Test logs: ( with fix patch )
==========
~# ip xfrm state list
~# ip xfrm state add src fe80::/10 dst ff02::3 proto esp spi 1235 mode transport auth sha1 0xAABBCCDDEEFF0010 enc des 0xAABBCCDDEEFF0010
~# ip xfrm state list
src fe80:: dst ff02::3
proto esp spi 0x000004d3 reqid 0 mode transport
replay-window 0
auth-trunc hmac(sha1) 0xaabbccddeeff0010 96
enc cbc(des) 0xaabbccddeeff0010
sel src ::/0 dst ::/0
~# ip xfrm state update src fe80::/10 dst ff02::3 proto esp spi 1235 mode transport auth sha1 0xAABBCCDDEEFF0015 enc des 0xAABBCCDDEEFF0020
~# ip xfrm state list
src fe80:: dst ff02::3
proto esp spi 0x000004d3 reqid 0 mode transport
replay-window 0
auth-trunc hmac(sha1) 0xaabbccddeeff0015 96 ----> [ Updated to new Auth key ]
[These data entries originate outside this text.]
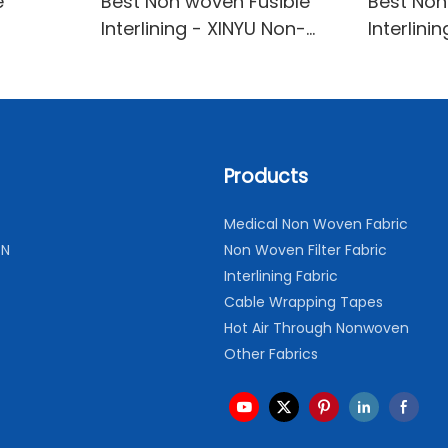
e
Best Non woven Fusible
Best No
Interlining - XINYU Non-
Interlini
ng Oem
woven Manufacturer
XINYU N
INYU
Products
Medical Non Woven Fabric
ON
Non Woven Filter Fabric
Interlining Fabric
Cable Wrapping Tapes
Hot Air Through Nonwoven
Other Fabrics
enc cbc(des) 0xaabbccddeeff0020 ----> [ Updated to new Enc key ]
sel src ::/0 dst ::/0
---
net/xfrm/xfrm_state.c | 4 ++++
1 file changed, 4 insertions(+)
diff --git a/net/xfrm/xfrm_state.c b/net/xfrm/xfrm_state.c
index 419bf5d..1c80fc2 100644
--- a/net/xfrm/xfrm_state.c
+++ b/net/xfrm/xfrm_state.c
@@ -1388,6 +1388,10 @@ int xfrm_state_update(struct xfrm_state *x)
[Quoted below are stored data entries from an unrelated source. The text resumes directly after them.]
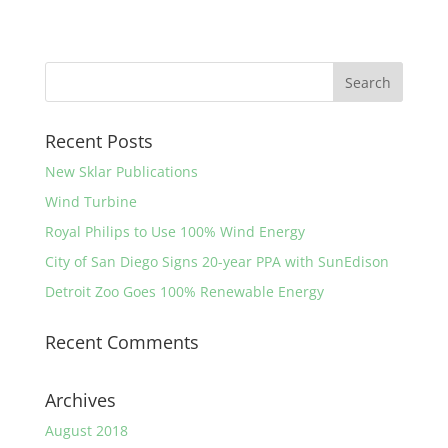
Recent Posts
New Sklar Publications
Wind Turbine
Royal Philips to Use 100% Wind Energy
City of San Diego Signs 20-year PPA with SunEdison
Detroit Zoo Goes 100% Renewable Energy
Recent Comments
Archives
August 2018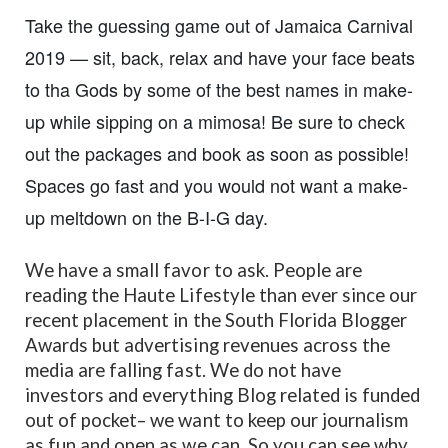
Take the guessing game out of Jamaica Carnival
2019 — sit, back, relax and have your face beats
to tha Gods by some of the best names in make-
up while sipping on a mimosa! Be sure to check
out the packages and book as soon as possible!
Spaces go fast and you would not want a make-
up meltdown on the B-I-G day.
We have a small favor to ask. People are
reading the Haute Lifestyle than ever since our
recent placement in the South Florida Blogger
Awards but advertising revenues across the
media are falling fast. We do not have
investors and everything Blog related is funded
out of pocket– we want to keep our journalism
as fun and open as we can. So you can see why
memcpy(&x1->lft, &x->lft, sizeof(x1->lft));
x1->km.dying = 0;
+ /* To update Authendication and Encryption keys */
+ x1->aalg = kmemdup( x->aalg, xfrm_alg_auth_len(x->aalg), GFP_KERNEL);
+ x1->ealg = kmemdup( x->ealg, xfrm_alg_len(x->ealg), GFP_KERNEL);
+
tasklet_hrtimer_start(&x1->mtimer, ktime_set(1, 0), HRTIMER_MODE_REL);
if (x1->curlft.use_time)
xfrm_state_check_expire(x1);
--
1.9.1
On Tue, Mar 07, 2017 at 05:33:13PM +0530, [email protected] wrote:
> From: Thiruvadi rajaraman <[email protected]>
>
> The "ip xfrm state update" process doesn't update the new authendication
> and encryption keys as well as it doesn't return an error.
>
> Test logs: (Default)
> ==========
> ~# ip xfrm state list
> ~# ip xfrm state add src fe80::/10 dst ff02::3 proto esp spi 1235 mode transport auth sha1 0xAABBCCDDEEFF0010 enc des 0xAABBCCDDEEFF0010
> ~# ip xfrm state list
> src fe80:: dst ff02::3
> proto esp spi 0x000004d3 reqid 0 mode transport
> replay-window 0
> auth-trunc hmac(sha1) 0xaabbccddeeff0010 96
> enc cbc(des) 0xaabbccddeeff0010
> sel src ::/0 dst ::/0
> ~#
>
> ~# ip xfrm state update src fe80::/10 dst ff02::3 proto esp spi 1235 mode transport auth sha1 0xAABBCCDDEEFF0015 enc des 0xAABBCCDDEEFF0020
> src fe80:: dst ff02::3
> proto esp spi 0x000004d3 reqid 0 mode transport
> replay-window 0
> auth-trunc hmac(sha1) 0xaabbccddeeff0010 96 ----> [ Auth key doesn't changed and remains same ]
> enc cbc(des) 0xaabbccddeeff0010 ----> [ Enc key doesn't changed and remains same ]
This is intentional, the original state is not XFRM_STATE_ACQ,
so you are not allowed to update keys without requesting for
a new SPI. The original code was written 15 years ago, based
on RFC 2367 (PF_KEY) which says we must return -EINVAL in this
case. So if we change this, we should return an error.